Un presidente devaluado

El presidente Alberto Fernández terminó la semana con una tormenta política, admitiendo y pidiendo disculpas por una concurrida fiesta de cumpleaños en la residencia de Olivos que violó los protocolos, cuando el país estaba en la fase más dura de aislamiento por la pandemia. Un hecho que devalúa aún más la imagen presidencial y confirma los privilegios de una clase política que sigue creyendo que puede saltarse impunemente las mismas normas que aplica con rigor al ciudadano común.

Las fotos difundidas muestran la celebración, en julio de 2020, del cumpleaños de la pareja del presidente, Fabiola Yáñez, a quien Alberto Fernández directamente hizo responsable, en baja actitud. En ese momento no sólo estaban prohibidas por decreto las reuniones familiares o de amigos. En la imagen se ve a los invitados sin barbijos, sin distancia y en un salón cerrado, a contramano de todas las recomendaciones con las que machacaban a diario el propio mandatario y sus asesores de salud.

Las imágenes generaron indignación general en medios y redes sociales, más allá de la cercanía o no al gobierno. Es que en la época de este festejo en la actual sede presidencial el país había pasado los 100.000 infectados, 2.000 muertes, y la cuarentena estricta ya mostraba duros efectos en el tejido social: la pobreza había crecido 7 puntos y llegaba al 51% en el país, las escuelas estaban cerradas, el transporte público sólo estaba habilitado para “trabajadores esenciales” con certificado, la circulación sólo se permitía para abastecerse o temas de salud, no se admitía la gastronomía ni la recreación… Muchos recordaron los meses sin poder ver a sus padres ancianos, o la imposibilidad de ir al funeral de parientes y amigos.

En plena campaña electoral, la revelación potenció a la oposición, que inició en el Congreso un trámite de juicio político y fue a la Justicia por la violación del decreto de Aislamiento Social Preventivo y Obligatorio, que remite a los artículos 205, 239 y concordantes del código penal, que fijan penas de hasta dos años de prisión a los infractores. Las iniciativas tienen pocas chances de prosperar, por las mayorías del kirchnerismo en el Congreso y los ritmos -y reales voluntades- del Poder Judicial, que terminan diluyendo causas como estas. Pero sí generan irritación general y en el propio oficialismo, que enfrenta preguntas incómodas o debe justificar acciones que hasta ayer condenaba con dureza.

Ya había antecedentes de episodios fuera de protocolos del presidente: la masiva cena de despedida a Evo Morales, los efusivos abrazos a cara descubierta en un mitin con el gobernador formoseño Gildo Insfrán, un acto en Villa la Angostura, las asunciones de Martín Soria en Justicia y Carla Vizzotti en Salud, un partido de pádel con el ministro Martín Guzmán, entre otros.

La gravedad de la fiesta en Olivos se emparenta con el escándalo impune de los “Vacunados VIP”, que demostró cómo la élite gobernante y sus amigos se saltaban la fila para inmunizarse antes que los trabajadores de Salud u otros esenciales.

El presidente desdeña a los asesores de imagen o comunicación, y transmite actitudes propias de la vieja política, que incluyen el cinismo, la simulación y el ego.
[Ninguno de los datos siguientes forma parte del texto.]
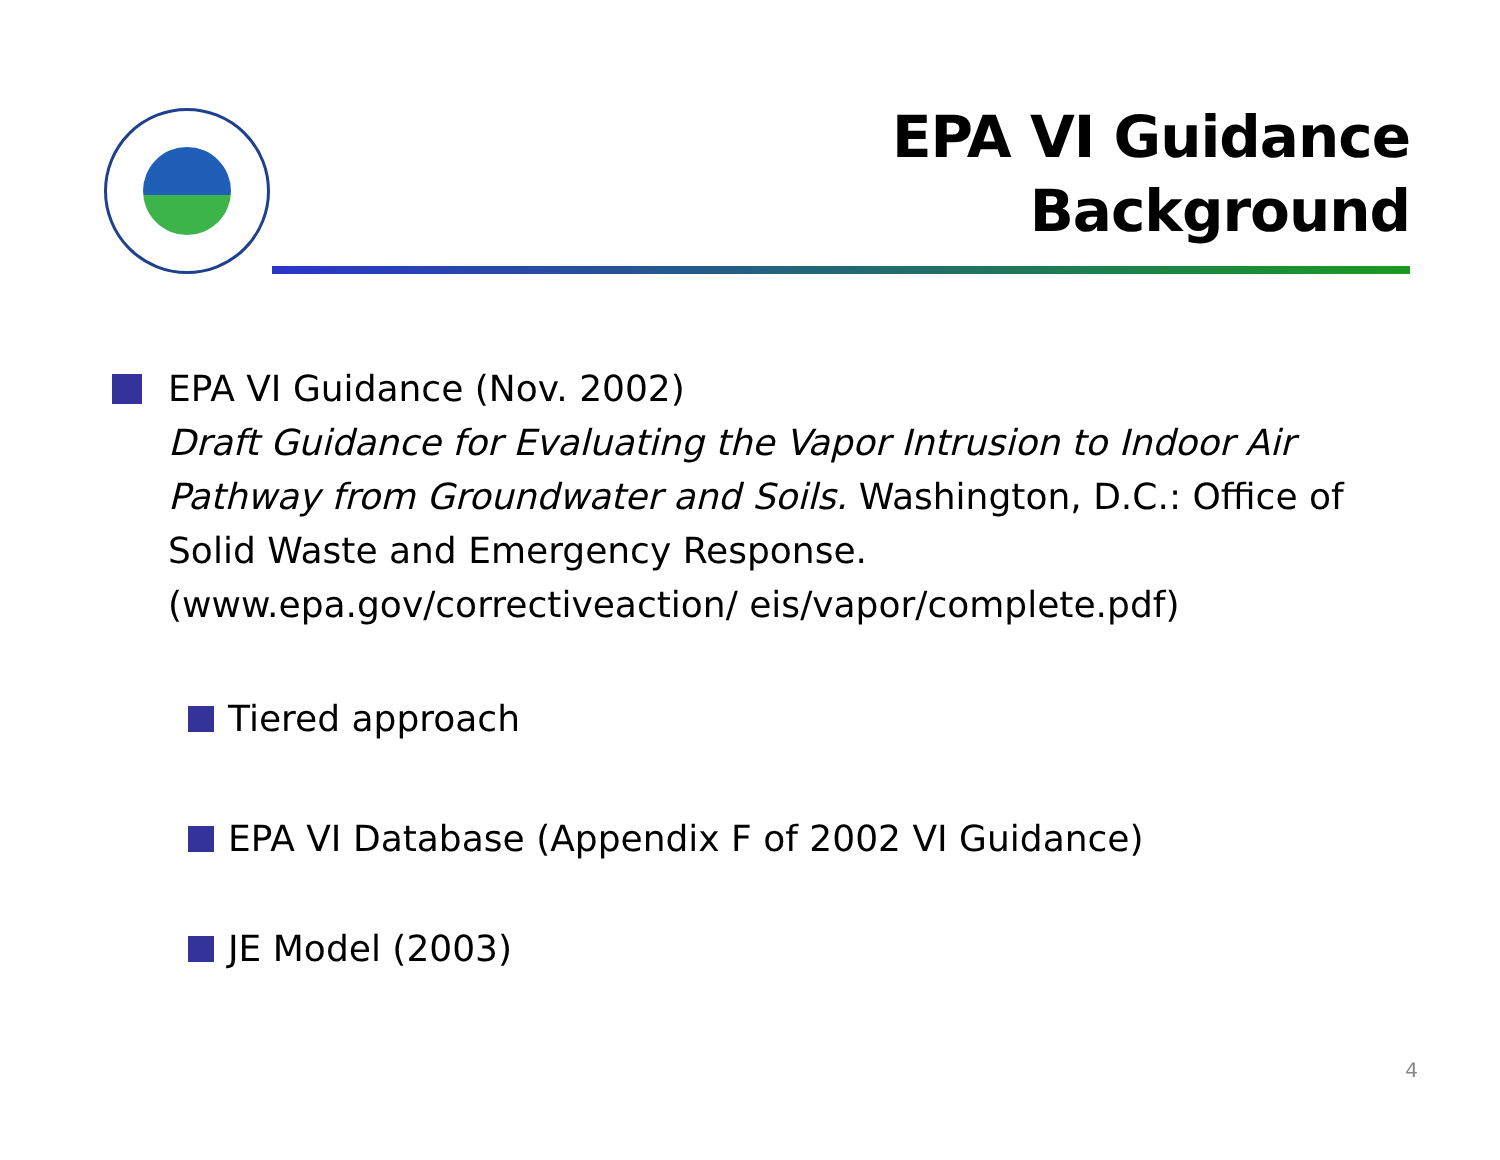EPA VI Guidance
Background
EPA VI Guidance (Nov. 2002)
Draft Guidance for Evaluating the Vapor Intrusion to Indoor Air Pathway from Groundwater and Soils. Washington, D.C.: Office of Solid Waste and Emergency Response. (www.epa.gov/correctiveaction/ eis/vapor/complete.pdf)
Tiered approach
EPA VI Database (Appendix F of 2002 VI Guidance)
JE Model (2003)
4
En vez de pedir perdón sin excusas, asumir claramente su responsabilidad y ponerse a disposición de la Justicia (actitudes que un funcionario adoptaría en cualquier país respetuoso de la ley), eligió frases ambiguas, minimizó el hecho y -por si fuera poco- atribuyó culpas a su pareja.

Cuando el presidente, en el mejor momento de popularidad, se colocó a sí mismo como el eje casi exclusivo de la comunicación de gobierno en la pandemia, sabía que su conducta debía ser ejemplar. Cada tropiezo ha ido devaluando su principal activo: el valor de la palabra. Y con él su liderazgo para construir lo que se llama una “comunicación de riesgo”, que -en esta crisis sanitaria- incluye edificar consensos con opositores e incentivar a la población a vacunarse y estimularla a seguir las medidas de prevención. Para todos, sin excepciones.